> _What the exercise asks_: Give every line below again, exactly as it appears.

> _Extracted data entries_:
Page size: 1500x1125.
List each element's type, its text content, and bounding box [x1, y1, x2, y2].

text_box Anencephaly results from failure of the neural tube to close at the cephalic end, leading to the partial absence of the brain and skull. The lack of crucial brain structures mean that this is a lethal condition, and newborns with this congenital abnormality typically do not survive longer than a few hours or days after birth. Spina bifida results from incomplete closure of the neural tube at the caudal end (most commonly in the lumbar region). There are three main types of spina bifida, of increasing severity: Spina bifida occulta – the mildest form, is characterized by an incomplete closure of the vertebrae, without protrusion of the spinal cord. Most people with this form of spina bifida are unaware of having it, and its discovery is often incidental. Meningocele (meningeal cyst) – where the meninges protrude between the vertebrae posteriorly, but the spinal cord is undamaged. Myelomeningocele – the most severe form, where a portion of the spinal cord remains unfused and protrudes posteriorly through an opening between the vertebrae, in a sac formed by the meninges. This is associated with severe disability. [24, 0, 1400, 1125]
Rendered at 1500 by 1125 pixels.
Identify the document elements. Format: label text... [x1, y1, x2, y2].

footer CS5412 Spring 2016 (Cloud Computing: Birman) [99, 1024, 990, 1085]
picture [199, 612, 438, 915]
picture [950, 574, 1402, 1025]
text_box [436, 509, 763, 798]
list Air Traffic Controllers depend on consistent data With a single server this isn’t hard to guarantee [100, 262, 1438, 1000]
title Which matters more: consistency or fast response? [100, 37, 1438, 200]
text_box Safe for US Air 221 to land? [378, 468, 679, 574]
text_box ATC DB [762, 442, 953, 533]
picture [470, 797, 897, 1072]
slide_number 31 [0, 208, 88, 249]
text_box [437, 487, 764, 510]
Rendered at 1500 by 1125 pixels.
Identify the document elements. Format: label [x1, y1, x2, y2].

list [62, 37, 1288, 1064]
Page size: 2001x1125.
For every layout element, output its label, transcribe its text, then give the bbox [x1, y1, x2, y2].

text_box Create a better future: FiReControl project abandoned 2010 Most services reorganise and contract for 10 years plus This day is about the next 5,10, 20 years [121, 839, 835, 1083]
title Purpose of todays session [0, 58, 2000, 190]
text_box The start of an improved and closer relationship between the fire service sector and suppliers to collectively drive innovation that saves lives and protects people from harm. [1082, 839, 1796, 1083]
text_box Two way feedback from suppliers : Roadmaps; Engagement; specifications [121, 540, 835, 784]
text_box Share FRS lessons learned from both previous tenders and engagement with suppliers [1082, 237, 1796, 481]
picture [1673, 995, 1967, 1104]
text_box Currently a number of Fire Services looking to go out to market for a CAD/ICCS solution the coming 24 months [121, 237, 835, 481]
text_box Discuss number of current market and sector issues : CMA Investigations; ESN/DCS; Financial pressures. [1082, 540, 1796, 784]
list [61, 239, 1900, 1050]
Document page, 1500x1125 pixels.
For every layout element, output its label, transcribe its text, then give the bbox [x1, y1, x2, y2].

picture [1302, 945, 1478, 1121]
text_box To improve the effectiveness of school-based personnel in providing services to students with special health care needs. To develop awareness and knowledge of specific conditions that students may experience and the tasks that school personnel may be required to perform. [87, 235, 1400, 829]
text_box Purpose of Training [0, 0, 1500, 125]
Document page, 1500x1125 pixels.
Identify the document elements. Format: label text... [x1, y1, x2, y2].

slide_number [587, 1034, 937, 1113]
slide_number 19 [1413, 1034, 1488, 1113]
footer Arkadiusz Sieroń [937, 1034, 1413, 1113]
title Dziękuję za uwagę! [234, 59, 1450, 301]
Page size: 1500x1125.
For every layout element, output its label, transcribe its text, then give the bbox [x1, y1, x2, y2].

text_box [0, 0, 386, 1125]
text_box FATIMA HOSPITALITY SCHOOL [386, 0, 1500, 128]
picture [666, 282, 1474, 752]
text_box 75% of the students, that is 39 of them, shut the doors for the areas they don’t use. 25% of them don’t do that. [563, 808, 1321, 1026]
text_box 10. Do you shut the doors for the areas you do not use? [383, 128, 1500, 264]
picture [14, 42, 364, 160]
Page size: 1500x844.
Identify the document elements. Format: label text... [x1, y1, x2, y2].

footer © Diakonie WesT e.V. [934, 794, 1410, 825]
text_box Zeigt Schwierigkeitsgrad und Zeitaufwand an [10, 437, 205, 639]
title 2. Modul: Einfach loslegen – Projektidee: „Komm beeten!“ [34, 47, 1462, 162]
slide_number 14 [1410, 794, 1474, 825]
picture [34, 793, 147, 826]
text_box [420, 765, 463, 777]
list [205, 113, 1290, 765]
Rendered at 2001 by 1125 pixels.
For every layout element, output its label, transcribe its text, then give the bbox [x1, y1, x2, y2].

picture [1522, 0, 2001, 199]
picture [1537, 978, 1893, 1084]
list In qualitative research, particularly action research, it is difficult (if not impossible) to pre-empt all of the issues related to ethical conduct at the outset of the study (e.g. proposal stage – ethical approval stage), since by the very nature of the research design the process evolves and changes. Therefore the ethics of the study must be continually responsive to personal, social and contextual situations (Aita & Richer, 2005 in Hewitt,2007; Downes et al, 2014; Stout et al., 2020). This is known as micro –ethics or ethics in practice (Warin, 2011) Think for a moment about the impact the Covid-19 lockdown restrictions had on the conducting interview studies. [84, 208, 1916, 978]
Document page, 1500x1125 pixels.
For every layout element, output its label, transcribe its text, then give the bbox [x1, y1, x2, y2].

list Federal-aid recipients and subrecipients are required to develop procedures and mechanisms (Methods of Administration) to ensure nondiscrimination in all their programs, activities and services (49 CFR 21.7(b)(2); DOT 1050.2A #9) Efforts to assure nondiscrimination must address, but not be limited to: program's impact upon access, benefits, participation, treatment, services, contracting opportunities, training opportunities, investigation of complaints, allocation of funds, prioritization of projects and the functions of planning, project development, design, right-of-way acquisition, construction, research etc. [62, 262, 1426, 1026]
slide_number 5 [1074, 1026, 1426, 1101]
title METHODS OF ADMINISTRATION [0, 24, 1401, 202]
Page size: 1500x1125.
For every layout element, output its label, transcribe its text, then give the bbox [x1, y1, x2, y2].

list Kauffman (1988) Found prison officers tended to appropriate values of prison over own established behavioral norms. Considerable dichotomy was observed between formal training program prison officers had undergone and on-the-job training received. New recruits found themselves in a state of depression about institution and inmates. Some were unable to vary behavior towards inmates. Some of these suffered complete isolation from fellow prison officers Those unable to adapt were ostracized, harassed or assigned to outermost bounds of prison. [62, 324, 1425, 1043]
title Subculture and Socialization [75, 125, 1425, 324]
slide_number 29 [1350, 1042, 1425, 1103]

> _Written answer_:
Page size: 1500x1125.
List each element's type, its text content, and bounding box [x1, y1, x2, y2].

text_box Anencephaly results from failure of the neural tube to close at the cephalic end, leading to the partial absence of the brain and skull. The lack of crucial brain structures mean that this is a lethal condition, and newborns with this congenital abnormality typically do not survive longer than a few hours or days after birth. Spina bifida results from incomplete closure of the neural tube at the caudal end (most commonly in the lumbar region). There are three main types of spina bifida, of increasing severity: Spina bifida occulta – the mildest form, is characterized by an incomplete closure of the vertebrae, without protrusion of the spinal cord. Most people with this form of spina bifida are unaware of having it, and its discovery is often incidental. Meningocele (meningeal cyst) – where the meninges protrude between the vertebrae posteriorly, but the spinal cord is undamaged. Myelomeningocele – the most severe form, where a portion of the spinal cord remains unfused and protrudes posteriorly through an opening between the vertebrae, in a sac formed by the meninges. This is associated with severe disability. [24, 0, 1400, 1125]
Rendered at 1500 by 1125 pixels.
Identify the document elements. Format: label text... [x1, y1, x2, y2].

footer CS5412 Spring 2016 (Cloud Computing: Birman) [99, 1024, 990, 1085]
picture [199, 612, 438, 915]
picture [950, 574, 1402, 1025]
text_box [436, 509, 763, 798]
list Air Traffic Controllers depend on consistent data With a single server this isn’t hard to guarantee [100, 262, 1438, 1000]
title Which matters more: consistency or fast response? [100, 37, 1438, 200]
text_box Safe for US Air 221 to land? [378, 468, 679, 574]
text_box ATC DB [762, 442, 953, 533]
picture [470, 797, 897, 1072]
slide_number 31 [0, 208, 88, 249]
text_box [437, 487, 764, 510]
Rendered at 1500 by 1125 pixels.
Identify the document elements. Format: label [x1, y1, x2, y2].

list [62, 37, 1288, 1064]
Page size: 2001x1125.
For every layout element, output its label, transcribe its text, then give the bbox [x1, y1, x2, y2].

text_box Create a better future: FiReControl project abandoned 2010 Most services reorganise and contract for 10 years plus This day is about the next 5,10, 20 years [121, 839, 835, 1083]
title Purpose of todays session [0, 58, 2000, 190]
text_box The start of an improved and closer relationship between the fire service sector and suppliers to collectively drive innovation that saves lives and protects people from harm. [1082, 839, 1796, 1083]
text_box Two way feedback from suppliers : Roadmaps; Engagement; specifications [121, 540, 835, 784]
text_box Share FRS lessons learned from both previous tenders and engagement with suppliers [1082, 237, 1796, 481]
picture [1673, 995, 1967, 1104]
text_box Currently a number of Fire Services looking to go out to market for a CAD/ICCS solution the coming 24 months [121, 237, 835, 481]
text_box Discuss number of current market and sector issues : CMA Investigations; ESN/DCS; Financial pressures. [1082, 540, 1796, 784]
list [61, 239, 1900, 1050]
Document page, 1500x1125 pixels.
For every layout element, output its label, transcribe its text, then give the bbox [x1, y1, x2, y2].

picture [1302, 945, 1478, 1121]
text_box To improve the effectiveness of school-based personnel in providing services to students with special health care needs. To develop awareness and knowledge of specific conditions that students may experience and the tasks that school personnel may be required to perform. [87, 235, 1400, 829]
text_box Purpose of Training [0, 0, 1500, 125]
Document page, 1500x1125 pixels.
Identify the document elements. Format: label text... [x1, y1, x2, y2].

slide_number [587, 1034, 937, 1113]
slide_number 19 [1413, 1034, 1488, 1113]
footer Arkadiusz Sieroń [937, 1034, 1413, 1113]
title Dziękuję za uwagę! [234, 59, 1450, 301]
Page size: 1500x1125.
For every layout element, output its label, transcribe its text, then give the bbox [x1, y1, x2, y2].

text_box [0, 0, 386, 1125]
text_box FATIMA HOSPITALITY SCHOOL [386, 0, 1500, 128]
picture [666, 282, 1474, 752]
text_box 75% of the students, that is 39 of them, shut the doors for the areas they don’t use. 25% of them don’t do that. [563, 808, 1321, 1026]
text_box 10. Do you shut the doors for the areas you do not use? [383, 128, 1500, 264]
picture [14, 42, 364, 160]
Page size: 1500x844.
Identify the document elements. Format: label text... [x1, y1, x2, y2].

footer © Diakonie WesT e.V. [934, 794, 1410, 825]
text_box Zeigt Schwierigkeitsgrad und Zeitaufwand an [10, 437, 205, 639]
title 2. Modul: Einfach loslegen – Projektidee: „Komm beeten!“ [34, 47, 1462, 162]
slide_number 14 [1410, 794, 1474, 825]
picture [34, 793, 147, 826]
text_box [420, 765, 463, 777]
list [205, 113, 1290, 765]
Rendered at 2001 by 1125 pixels.
For every layout element, output its label, transcribe its text, then give the bbox [x1, y1, x2, y2].

picture [1522, 0, 2001, 199]
picture [1537, 978, 1893, 1084]
list In qualitative research, particularly action research, it is difficult (if not impossible) to pre-empt all of the issues related to ethical conduct at the outset of the study (e.g. proposal stage – ethical approval stage), since by the very nature of the research design the process evolves and changes. Therefore the ethics of the study must be continually responsive to personal, social and contextual situations (Aita & Richer, 2005 in Hewitt,2007; Downes et al, 2014; Stout et al., 2020). This is known as micro –ethics or ethics in practice (Warin, 2011) Think for a moment about the impact the Covid-19 lockdown restrictions had on the conducting interview studies. [84, 208, 1916, 978]
Document page, 1500x1125 pixels.
For every layout element, output its label, transcribe its text, then give the bbox [x1, y1, x2, y2].

list Federal-aid recipients and subrecipients are required to develop procedures and mechanisms (Methods of Administration) to ensure nondiscrimination in all their programs, activities and services (49 CFR 21.7(b)(2); DOT 1050.2A #9) Efforts to assure nondiscrimination must address, but not be limited to: program's impact upon access, benefits, participation, treatment, services, contracting opportunities, training opportunities, investigation of complaints, allocation of funds, prioritization of projects and the functions of planning, project development, design, right-of-way acquisition, construction, research etc. [62, 262, 1426, 1026]
slide_number 5 [1074, 1026, 1426, 1101]
title METHODS OF ADMINISTRATION [0, 24, 1401, 202]
Page size: 1500x1125.
For every layout element, output its label, transcribe its text, then give the bbox [x1, y1, x2, y2].

list Kauffman (1988) Found prison officers tended to appropriate values of prison over own established behavioral norms. Considerable dichotomy was observed between formal training program prison officers had undergone and on-the-job training received. New recruits found themselves in a state of depression about institution and inmates. Some were unable to vary behavior towards inmates. Some of these suffered complete isolation from fellow prison officers Those unable to adapt were ostracized, harassed or assigned to outermost bounds of prison. [62, 324, 1425, 1043]
title Subculture and Socialization [75, 125, 1425, 324]
slide_number 29 [1350, 1042, 1425, 1103]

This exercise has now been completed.